To crown all this the providers of this information are being haunted, most recently the founder of Wikileaks, Julian Assange being charged in the US with espionage, the prosecutor demanding 175 years imprisonment.

And the crime? Providing the world media, in other words providing us, you and me, with news of war crimes committed by those the prosecutor was working for. I have understood that the editors of Washington Post and the New York Times have protested the US demand for extradition of Julian Assange from Britain, now pending. But they speak in whispers; an outcry is needed! This is not about a single individual, also of course to be taken seriously if that was the case, it is about a free press, a free world, a world not manipulated by commercial, military, imperialist interests.

A point I want to raise as I come to the close of my talk is the alarming military build-up now taking place in the world, attracting surprisingly little attention.

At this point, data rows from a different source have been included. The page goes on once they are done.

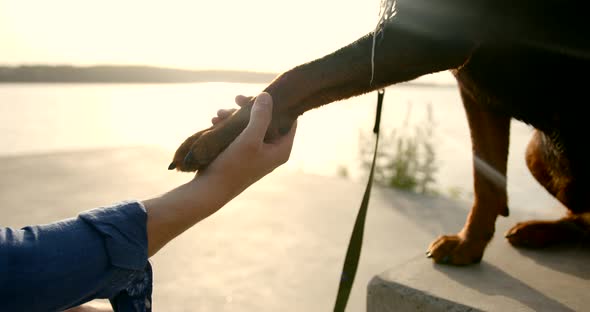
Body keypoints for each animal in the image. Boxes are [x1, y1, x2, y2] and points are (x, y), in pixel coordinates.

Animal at [169, 0, 588, 264]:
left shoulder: (435, 36)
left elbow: (299, 76)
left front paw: (211, 139)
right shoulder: (471, 83)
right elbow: (484, 176)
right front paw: (469, 245)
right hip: (536, 152)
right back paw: (540, 230)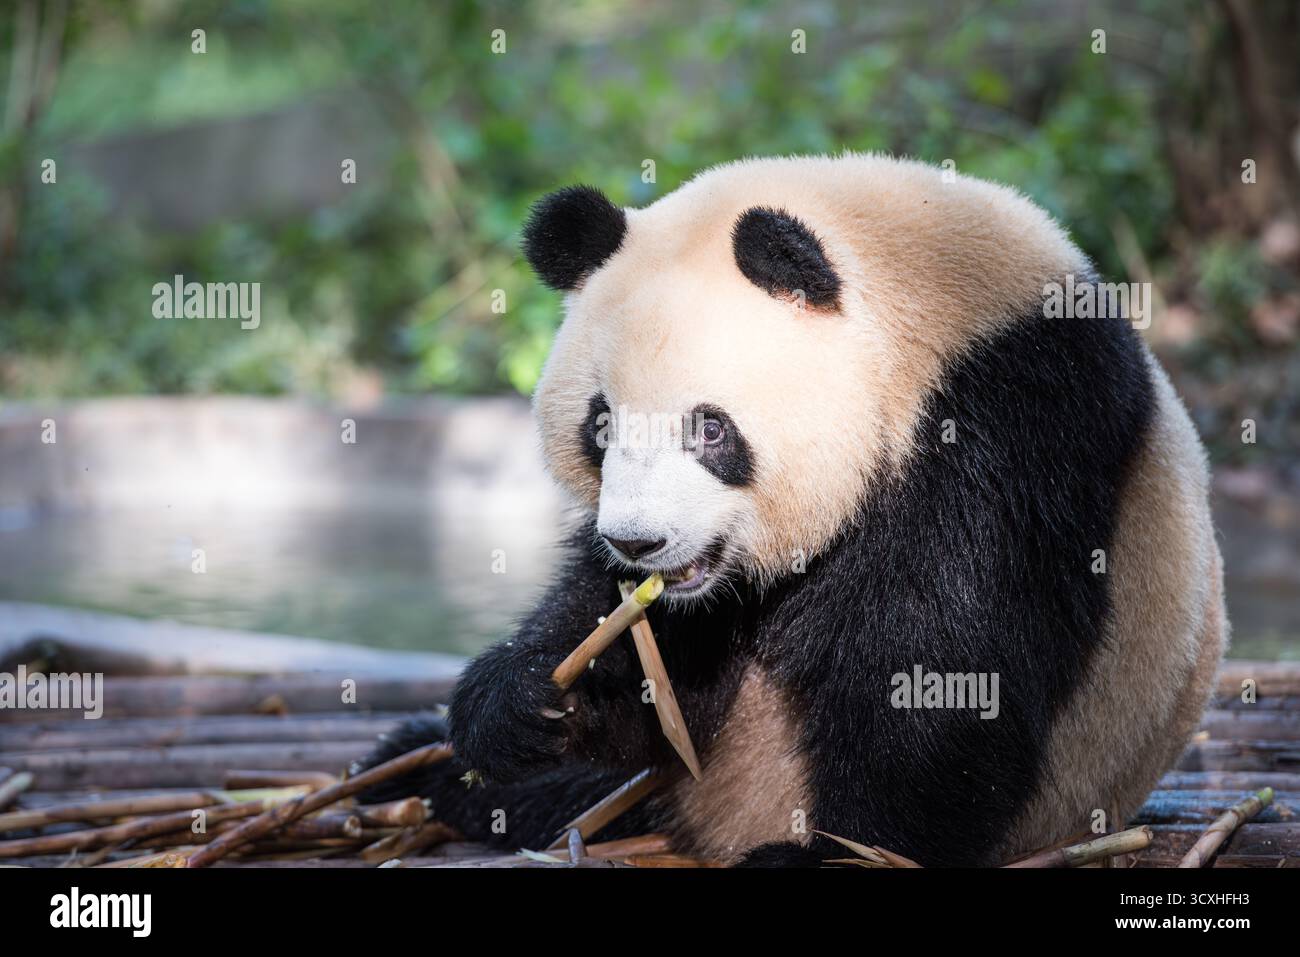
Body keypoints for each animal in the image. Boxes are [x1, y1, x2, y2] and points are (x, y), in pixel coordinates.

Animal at [359, 153, 1227, 867]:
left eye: (710, 427)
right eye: (600, 424)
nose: (639, 543)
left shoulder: (1008, 425)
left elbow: (945, 665)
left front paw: (841, 850)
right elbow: (649, 656)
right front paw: (526, 695)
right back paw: (411, 769)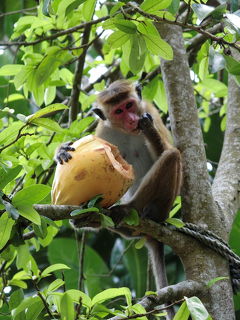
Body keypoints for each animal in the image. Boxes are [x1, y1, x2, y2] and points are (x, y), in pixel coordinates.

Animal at [55, 79, 182, 312]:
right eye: (119, 111)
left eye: (130, 105)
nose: (132, 119)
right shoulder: (104, 130)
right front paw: (61, 150)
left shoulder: (150, 110)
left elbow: (171, 154)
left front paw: (149, 129)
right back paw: (90, 218)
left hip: (164, 207)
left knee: (171, 156)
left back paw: (131, 209)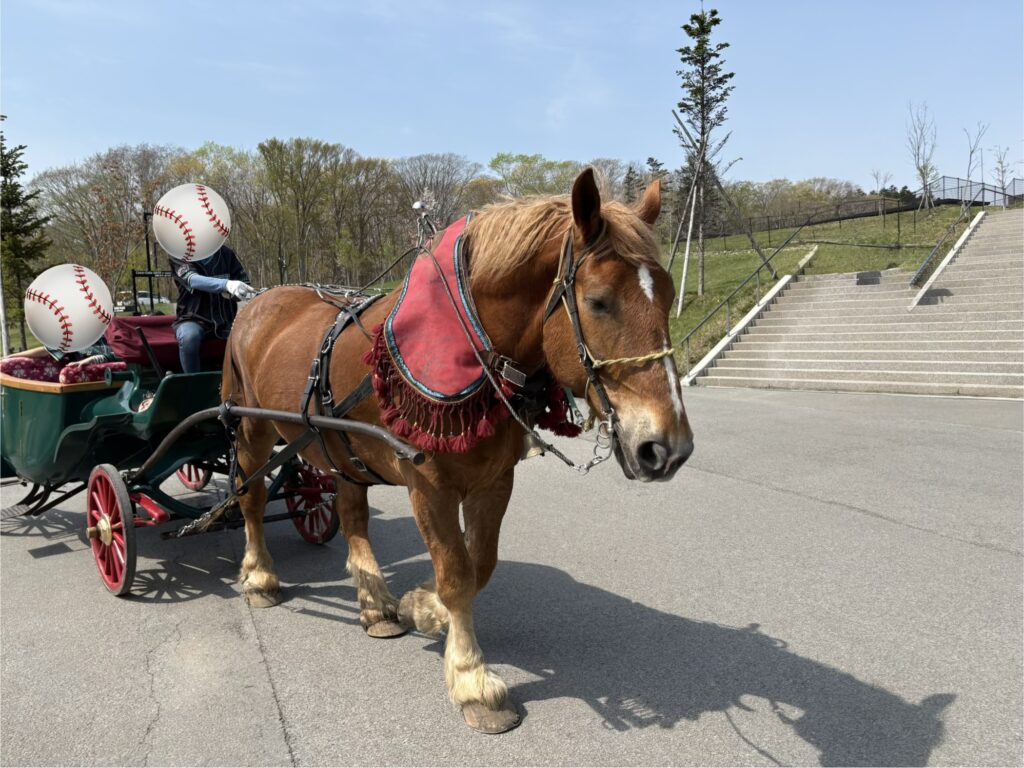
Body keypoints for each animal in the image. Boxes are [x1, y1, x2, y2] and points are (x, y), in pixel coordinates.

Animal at [222, 168, 694, 733]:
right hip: (252, 429)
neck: (473, 340)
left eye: (668, 295)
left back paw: (375, 605)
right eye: (599, 301)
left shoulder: (494, 480)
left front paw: (423, 610)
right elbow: (456, 573)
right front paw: (472, 678)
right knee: (250, 499)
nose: (667, 448)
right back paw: (260, 577)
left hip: (339, 445)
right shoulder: (429, 485)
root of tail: (258, 301)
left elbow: (479, 564)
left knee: (352, 514)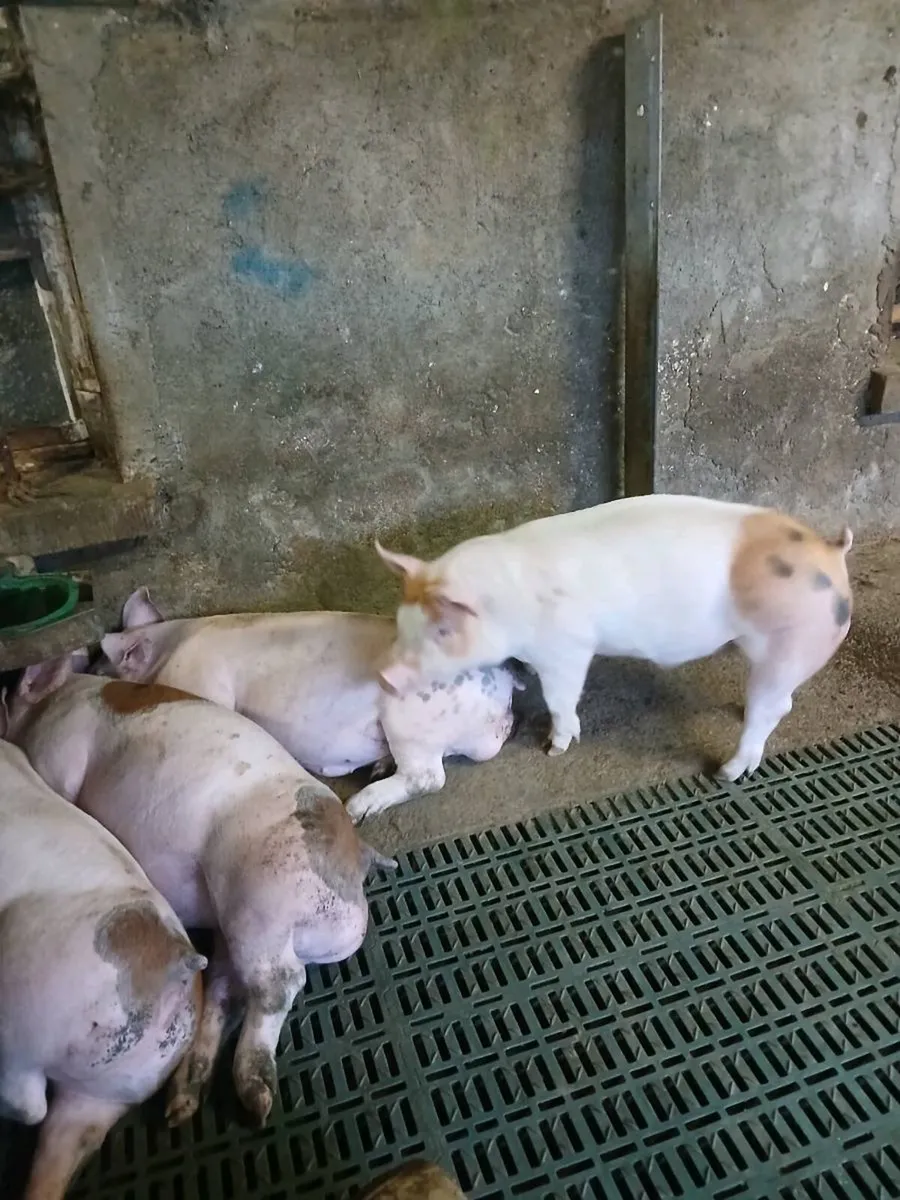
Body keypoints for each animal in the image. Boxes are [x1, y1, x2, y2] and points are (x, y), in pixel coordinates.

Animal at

Just over thirty years ago after massive democratic movements throughout the world against nuclear weapons, not the least in this country, Germany, the superpowers came to an agreement on halting the arms race and a pact was made on dismantling a part of the nuclear arsenals of East and West. This was revoked earlier this year and the race re-ignited. One of the two signatories to the treaties of disarmament in the late 80s, Michael Gorbatsev, warned only a few days ago, Monday this week, in an interview with the BBC, that the world was now in “colossal danger”, that is how he phrased it, of a nuclear war and that people must wake up to that danger. “All nations” and I quote him verbatim, (in an English translation) “all nations must declare that all nuclear weapons must be destroyed!”

I said I had spoken with enthusiasm about the principle of The Responsibility to Protect in the first meetings I attended in this institute. My enthusiasm for the very principles of protection of vulnerable people is still there while no longer do I have the illusions I had seven years ago and now I am more aware of the dangers that this noble principle can be misused and abused as we have seen in Syria and Libya of late.

For the principle of The Responsibility to Protect to function we must have a just and democratic world order. Here a pre-condition is a fundamental change in the UN institutional structure; we must do away with the Security Council, a remnant of 19th Century colonialism and the power constellations of the twentieth century.
In fact I am of the opinion that much more radical changes are needed in the world order. The world map must be redrawn – no less. The idea of Europe of the regions was - and still is – a good one; a way of transcending 19th and early 20 century map of Europe – opening up for the down-play of present day states, and the recognition of regions such as Scotland, Bask country, Catalonia; in fact the whole world needs a new map, to exchange the maps of the straight ruler-made borders of post and post-colonial compromise.
In such a world China would have to let go of Tibet and be further disintegrated, Russia also, not to mention the United States, fifty states there instead of one is probably the answer in a world which needs to unite under a new and different form of co-operative federalism and thus make  obsolete an order based on imperialist hegemony.
This may be in the future - you may say - but that future is needed soon if we are to survive.

 The 30th anniversary of the fall of the Berlin wall should not be an occasion for complacency but an occasion for concern.